Die Folgen dieses Prozesses, der in nur zehn Jahren eine Wandlung vollzog, die etwa in den Vereinigten Staaten 25 Jahre brauchte, rufen nun die Mediziner auf den Plan. Kardiologen beklagen den ständig steigenden Fettanteil des Fleisches und dessen negative Folgen auf den menschlichen Cholesterinspiegel. Und Gastroenterologen warnen vor UHS. Das Uremisch-Haemolytische Syndrom, eine massive Durchfallerkrankung, die tödlich verlaufen kann, wird ausgelöst durch Bakterien aus Rinderdärmen. Im Fleischparadies Argentinien sterben jährlich dreimal mehr Menschen – zwei Drittel sind Kinder – an dem Kolibakterium als im Durchschnitt der Welt. Der Erreger kann sich weitgehend ungestört ausbreiten, denn er hat in den Rinderdärmen Resistenzen gegen Antibiotika entwickelt. Wie ihre nordamerikanischen Artgenossen müssen auch südamerikanische Feedlot-Viecher täglich große Mengen an Medikamenten vertilgen, um die Gase loszuwerden, die ihre vier Mägen blähen.

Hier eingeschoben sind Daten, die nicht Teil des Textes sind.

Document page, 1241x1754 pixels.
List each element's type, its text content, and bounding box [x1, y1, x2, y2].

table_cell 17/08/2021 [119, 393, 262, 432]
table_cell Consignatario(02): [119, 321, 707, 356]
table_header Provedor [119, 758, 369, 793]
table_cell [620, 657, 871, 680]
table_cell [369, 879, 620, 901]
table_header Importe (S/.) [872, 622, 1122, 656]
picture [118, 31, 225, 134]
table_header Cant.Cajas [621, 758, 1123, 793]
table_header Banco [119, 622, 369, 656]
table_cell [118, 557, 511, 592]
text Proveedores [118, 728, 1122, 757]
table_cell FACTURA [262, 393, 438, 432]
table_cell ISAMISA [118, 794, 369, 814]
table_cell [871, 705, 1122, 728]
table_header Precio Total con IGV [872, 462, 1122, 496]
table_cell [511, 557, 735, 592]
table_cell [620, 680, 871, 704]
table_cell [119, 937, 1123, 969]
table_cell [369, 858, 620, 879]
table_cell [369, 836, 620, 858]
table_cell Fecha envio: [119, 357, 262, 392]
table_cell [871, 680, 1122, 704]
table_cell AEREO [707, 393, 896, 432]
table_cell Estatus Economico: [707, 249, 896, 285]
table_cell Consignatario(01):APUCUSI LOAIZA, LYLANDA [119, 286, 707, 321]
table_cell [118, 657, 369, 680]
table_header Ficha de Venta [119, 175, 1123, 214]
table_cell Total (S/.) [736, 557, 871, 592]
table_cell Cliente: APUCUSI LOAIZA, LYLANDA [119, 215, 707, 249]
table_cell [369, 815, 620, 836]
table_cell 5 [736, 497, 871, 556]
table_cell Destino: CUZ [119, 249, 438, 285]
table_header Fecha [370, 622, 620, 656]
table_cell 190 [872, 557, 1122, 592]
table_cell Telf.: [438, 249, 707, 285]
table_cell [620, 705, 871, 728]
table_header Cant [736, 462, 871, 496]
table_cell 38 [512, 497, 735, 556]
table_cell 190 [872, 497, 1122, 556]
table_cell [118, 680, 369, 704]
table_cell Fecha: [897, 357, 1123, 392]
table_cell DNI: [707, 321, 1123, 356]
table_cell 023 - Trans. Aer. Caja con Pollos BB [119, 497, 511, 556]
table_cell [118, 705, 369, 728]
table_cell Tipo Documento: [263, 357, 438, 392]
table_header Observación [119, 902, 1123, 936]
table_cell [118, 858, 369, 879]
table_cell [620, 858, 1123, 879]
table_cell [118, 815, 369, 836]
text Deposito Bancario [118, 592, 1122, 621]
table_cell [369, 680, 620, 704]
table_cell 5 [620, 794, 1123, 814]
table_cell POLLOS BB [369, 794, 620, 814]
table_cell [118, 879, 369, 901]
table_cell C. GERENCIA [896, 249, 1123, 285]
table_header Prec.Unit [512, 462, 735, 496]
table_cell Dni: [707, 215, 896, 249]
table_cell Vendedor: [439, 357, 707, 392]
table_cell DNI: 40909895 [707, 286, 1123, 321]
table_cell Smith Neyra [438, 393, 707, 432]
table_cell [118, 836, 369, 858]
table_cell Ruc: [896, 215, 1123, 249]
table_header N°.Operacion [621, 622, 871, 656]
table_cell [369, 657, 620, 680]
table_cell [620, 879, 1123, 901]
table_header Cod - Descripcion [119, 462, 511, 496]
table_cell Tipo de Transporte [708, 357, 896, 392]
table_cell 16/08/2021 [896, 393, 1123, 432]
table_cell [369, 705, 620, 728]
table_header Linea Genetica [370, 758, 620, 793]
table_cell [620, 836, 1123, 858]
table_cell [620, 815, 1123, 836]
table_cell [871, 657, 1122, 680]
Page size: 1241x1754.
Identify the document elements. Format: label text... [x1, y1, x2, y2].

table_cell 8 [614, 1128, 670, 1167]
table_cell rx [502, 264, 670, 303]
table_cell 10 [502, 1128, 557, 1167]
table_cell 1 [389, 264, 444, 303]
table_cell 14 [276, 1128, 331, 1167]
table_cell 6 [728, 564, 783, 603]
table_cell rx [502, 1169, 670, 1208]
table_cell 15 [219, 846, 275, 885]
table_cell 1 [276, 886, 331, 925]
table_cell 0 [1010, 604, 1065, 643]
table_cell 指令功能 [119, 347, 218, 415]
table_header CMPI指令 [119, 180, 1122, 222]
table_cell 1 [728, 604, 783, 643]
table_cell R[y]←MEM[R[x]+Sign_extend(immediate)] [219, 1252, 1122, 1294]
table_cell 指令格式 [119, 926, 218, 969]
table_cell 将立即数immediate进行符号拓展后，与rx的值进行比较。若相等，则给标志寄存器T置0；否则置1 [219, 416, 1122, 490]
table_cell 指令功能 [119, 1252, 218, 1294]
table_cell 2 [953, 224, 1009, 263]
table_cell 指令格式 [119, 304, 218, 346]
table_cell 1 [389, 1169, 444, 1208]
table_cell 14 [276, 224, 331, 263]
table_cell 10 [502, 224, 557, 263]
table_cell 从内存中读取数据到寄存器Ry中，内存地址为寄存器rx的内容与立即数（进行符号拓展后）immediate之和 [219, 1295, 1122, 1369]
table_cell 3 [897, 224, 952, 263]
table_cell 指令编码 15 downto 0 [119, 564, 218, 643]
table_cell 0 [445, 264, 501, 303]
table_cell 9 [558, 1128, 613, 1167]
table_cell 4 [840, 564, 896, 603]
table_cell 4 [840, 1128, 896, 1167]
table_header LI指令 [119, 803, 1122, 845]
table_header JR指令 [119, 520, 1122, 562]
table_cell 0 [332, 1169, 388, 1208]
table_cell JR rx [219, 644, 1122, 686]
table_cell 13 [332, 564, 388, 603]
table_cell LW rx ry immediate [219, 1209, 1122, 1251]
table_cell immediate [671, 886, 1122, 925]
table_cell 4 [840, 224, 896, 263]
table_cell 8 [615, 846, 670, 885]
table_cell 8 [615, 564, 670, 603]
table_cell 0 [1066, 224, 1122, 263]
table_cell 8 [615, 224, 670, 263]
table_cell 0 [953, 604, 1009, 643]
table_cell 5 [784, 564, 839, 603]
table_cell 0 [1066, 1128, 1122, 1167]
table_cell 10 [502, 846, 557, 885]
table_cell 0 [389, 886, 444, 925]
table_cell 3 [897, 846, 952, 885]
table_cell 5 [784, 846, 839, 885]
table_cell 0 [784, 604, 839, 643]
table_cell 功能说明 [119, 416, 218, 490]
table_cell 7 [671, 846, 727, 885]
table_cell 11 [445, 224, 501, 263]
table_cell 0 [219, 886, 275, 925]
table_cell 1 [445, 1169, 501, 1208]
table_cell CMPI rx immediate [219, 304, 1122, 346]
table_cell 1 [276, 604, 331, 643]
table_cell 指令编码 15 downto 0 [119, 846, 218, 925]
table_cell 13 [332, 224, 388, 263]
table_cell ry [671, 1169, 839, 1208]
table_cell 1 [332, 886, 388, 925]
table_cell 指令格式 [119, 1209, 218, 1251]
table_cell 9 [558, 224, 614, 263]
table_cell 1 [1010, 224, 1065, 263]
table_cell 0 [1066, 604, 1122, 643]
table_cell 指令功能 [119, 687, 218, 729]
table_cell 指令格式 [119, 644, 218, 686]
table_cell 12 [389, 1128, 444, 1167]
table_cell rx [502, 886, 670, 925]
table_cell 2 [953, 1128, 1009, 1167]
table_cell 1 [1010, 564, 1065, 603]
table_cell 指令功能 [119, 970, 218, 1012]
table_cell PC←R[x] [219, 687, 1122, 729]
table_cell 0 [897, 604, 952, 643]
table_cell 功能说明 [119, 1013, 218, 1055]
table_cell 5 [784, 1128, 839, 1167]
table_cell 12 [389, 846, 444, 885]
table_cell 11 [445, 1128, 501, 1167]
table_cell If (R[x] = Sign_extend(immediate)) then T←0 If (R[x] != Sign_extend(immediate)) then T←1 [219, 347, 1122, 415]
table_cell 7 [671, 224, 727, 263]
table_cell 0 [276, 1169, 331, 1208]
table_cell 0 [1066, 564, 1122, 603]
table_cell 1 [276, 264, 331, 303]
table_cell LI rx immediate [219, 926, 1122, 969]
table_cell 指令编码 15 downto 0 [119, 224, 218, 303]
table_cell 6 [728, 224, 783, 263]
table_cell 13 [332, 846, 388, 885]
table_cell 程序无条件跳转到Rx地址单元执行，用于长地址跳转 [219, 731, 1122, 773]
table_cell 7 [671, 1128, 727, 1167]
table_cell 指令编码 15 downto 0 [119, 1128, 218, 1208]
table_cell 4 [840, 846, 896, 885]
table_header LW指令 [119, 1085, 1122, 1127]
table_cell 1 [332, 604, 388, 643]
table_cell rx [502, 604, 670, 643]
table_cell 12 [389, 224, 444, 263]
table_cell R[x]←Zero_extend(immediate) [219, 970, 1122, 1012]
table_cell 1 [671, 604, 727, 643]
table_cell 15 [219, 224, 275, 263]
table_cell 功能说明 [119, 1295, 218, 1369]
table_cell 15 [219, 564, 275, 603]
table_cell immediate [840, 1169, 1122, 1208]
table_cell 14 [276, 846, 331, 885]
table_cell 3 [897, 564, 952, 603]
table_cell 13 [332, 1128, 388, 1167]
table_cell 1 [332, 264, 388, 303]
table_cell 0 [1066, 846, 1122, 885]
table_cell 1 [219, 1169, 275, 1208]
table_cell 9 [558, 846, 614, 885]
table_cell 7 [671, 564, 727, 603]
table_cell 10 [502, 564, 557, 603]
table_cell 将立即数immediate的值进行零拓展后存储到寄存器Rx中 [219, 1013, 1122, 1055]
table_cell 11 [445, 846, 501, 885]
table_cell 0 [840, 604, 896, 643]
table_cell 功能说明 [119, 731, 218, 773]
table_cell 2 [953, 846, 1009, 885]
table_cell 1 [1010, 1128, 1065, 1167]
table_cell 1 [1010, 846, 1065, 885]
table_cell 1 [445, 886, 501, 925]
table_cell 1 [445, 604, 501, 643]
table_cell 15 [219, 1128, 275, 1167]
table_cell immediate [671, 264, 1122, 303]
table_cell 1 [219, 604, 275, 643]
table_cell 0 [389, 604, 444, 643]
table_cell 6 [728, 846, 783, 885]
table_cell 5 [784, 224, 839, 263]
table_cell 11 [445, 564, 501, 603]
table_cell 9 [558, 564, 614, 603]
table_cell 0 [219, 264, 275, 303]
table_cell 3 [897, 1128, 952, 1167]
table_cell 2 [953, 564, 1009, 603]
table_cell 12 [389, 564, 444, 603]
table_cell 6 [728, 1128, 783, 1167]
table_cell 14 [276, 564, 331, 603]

Steaks als Gesundheitsgefahr. Denn die Natur hat nicht vorgesehen, dass Wiederkäuer Hülsenfrüchte verdauen. Bei Weidemastrindern gab es keine Resistenzen und entsprechend auch kein Problem mit Kolibakterien. Doch weil die Sanitätsvorschriften sich seit jenen keimfreien Vorzeiten kaum geändert haben – immer noch schleppen starke Männer komplette Rinderhälften durch die Straßen von Buenos Aires –, ist in Argentinien der Verzehr von einem zartrosa Steak inzwischen eine Gefahr für die Gesundheit. Gegen die resistenten Keime hilft nur Hitze über 80 Grad. „Braten Sie, braten Sie, braten Sie!“, rät Aníbal Pordomingo, Direktor des Landwirtschaftsforschungszentrums Inta. „Oder verzichten Sie auf Rindfleisch!“

Ein kleiner Nachsatz: Argentiniens Fleischwirtschaft separiert die Mast für den nationalen Konsum und den Export unmittelbar nachdem die Kälber mit acht Monaten die Aufzuchtweiden verlassen. Das immer schwieriger zu findende argentinische Fleisch, das hier in Europa verkauft wird, stammt von glücklichen Rindern wie jenen des Dr. Burgos. Den Dreck dürfen die Argentinier essen.